Eine Schülerin hält einen Vortrag mit Karteikarten in der Hand. (Foto: picture-alliance / Reportdienste, Christin Klose)
Möglichst einen guten Eindruck machen und bloß nichts Falsches sagen: Insbesondere in Vorträgen und Prüfungssituationen müssen wir hohe Denkleistungen erbringen. Füllwörter, wie "ähm" und "genau" schaffen kognitive Verschnaufpausen und helfen, uns beim Sprechen zu strukturieren.

Füllwörter verbessern Sprachverständnis und Satzstruktur

Viele Stimmen aus der Sprachforschung verteidigen Füllwörter als zu Unrecht verpönt. So auch Kerstin Fischer. Laut der Professorin für Sprache und Technik-Interaktion an der Universität Süddänemark sind "Ähm" und "Äh" keineswegs Zeitverschwendung oder Fehler im menschlichen Sprachsystem. Wenn die Dosis stimmt, verrät Fischer, kommen eingestreute Füllwörter einer Rede sogar zugute. Zusammen mit ihrem Kollegen Oliver Niebuhr konnte sie diese ideale Anzahl an Diskurspartikeln auf 2 bis 3 pro Minute beziffern.

Ähnliche Befunde kommen aus der Psychologie. So zeigte Jean Fox-Tree, Psychologieprofessorin an der University of California in einem Experiment, dass Füllwörter das menschliche Sprachverständnis und das Wiedererkennen einzelner Begriffe verbesserten.

Auch Larssyn Staley von der Universität Zürich hat sich eindringlich mit Füllwörtern beschäftigt. Hierfür hat sie Konversationen in Alltagssituationen unter die Lupe genommen. Füllwörter, so Staley, helfen nicht nur dabei, Sätze zu gliedern. Sie können auch eine Reparaturfunktion übernehmen, wenn man sich versprochen hat und man ein Wort korrigieren möchte. Außerdem werden die Ähs und Ähms häufig vor schlechten Nachrichten eingeschoben, wie eine Art sprachlicher Dämpfer.

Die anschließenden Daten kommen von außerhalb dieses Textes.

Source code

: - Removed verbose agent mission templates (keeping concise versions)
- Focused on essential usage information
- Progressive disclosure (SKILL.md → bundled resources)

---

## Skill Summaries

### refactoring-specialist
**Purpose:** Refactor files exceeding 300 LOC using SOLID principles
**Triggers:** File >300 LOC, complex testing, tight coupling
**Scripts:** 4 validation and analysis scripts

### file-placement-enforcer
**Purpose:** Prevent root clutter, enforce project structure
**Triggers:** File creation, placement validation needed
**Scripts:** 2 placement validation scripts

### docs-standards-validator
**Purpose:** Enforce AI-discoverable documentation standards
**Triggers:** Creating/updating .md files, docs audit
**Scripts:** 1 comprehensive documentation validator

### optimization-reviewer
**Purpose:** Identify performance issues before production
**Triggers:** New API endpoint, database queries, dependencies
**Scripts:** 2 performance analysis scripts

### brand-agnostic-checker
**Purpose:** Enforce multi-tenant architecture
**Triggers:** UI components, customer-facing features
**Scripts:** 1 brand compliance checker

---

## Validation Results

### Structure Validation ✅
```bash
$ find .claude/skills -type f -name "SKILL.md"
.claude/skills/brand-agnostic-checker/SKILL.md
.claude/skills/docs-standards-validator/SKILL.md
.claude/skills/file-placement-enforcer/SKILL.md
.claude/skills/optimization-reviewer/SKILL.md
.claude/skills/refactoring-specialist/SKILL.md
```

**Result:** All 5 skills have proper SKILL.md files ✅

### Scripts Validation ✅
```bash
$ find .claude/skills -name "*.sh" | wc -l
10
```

Kellner kassiert im Kaffeehaus (Foto: IMAGO, imago/blickwinkel)
Darf ich Ihnen, ähm, die Rechnung bringen? - Alltägliche Dialoge, wie ein Restaurantbesuch, sind gespickt von Füllwörtern. Nur fallen sie uns hier kaum auf. Dabei erfüllen sie vielerlei praktische Funktionen.

Charisma und sprachliche Würze

Diese Forschungsergebnisse lassen Füllwörter in einem ganz anderen Licht erscheinen:

Füllwörter bringen eine bestimmte Würze rein, indem sie den Sprecher in einer bestimmten Weise charakterisieren, eben als bodenständig, als authentisch, auch als ausstrahlungsstark, als spontan, sozusagen als einer von uns.

Tipp vom Sprachforscher: an der Aussprache der Füllwörter arbeiten

Der Sprachforscher Oliver Niebuhr von der Universität Süddänemark rät zur Gelassenheit. In geringen und in normalen Maßen, laut ihm bis zu sechs Mal pro Minute, seien sie gar kein Problem. Im Gegenteil, Füllwörter verleihen uns sozusagen "akustisches Charisma". Ansonsten, so Niebuhr, könne man an der Aussprache der Ähms arbeiten, da es selten klappe, sich die Ähms ganz abzugewöhnen. Ein diskretes "Ämm" statt einem langgezogenen "Ähhm" falle im Satz schon viel weniger auf.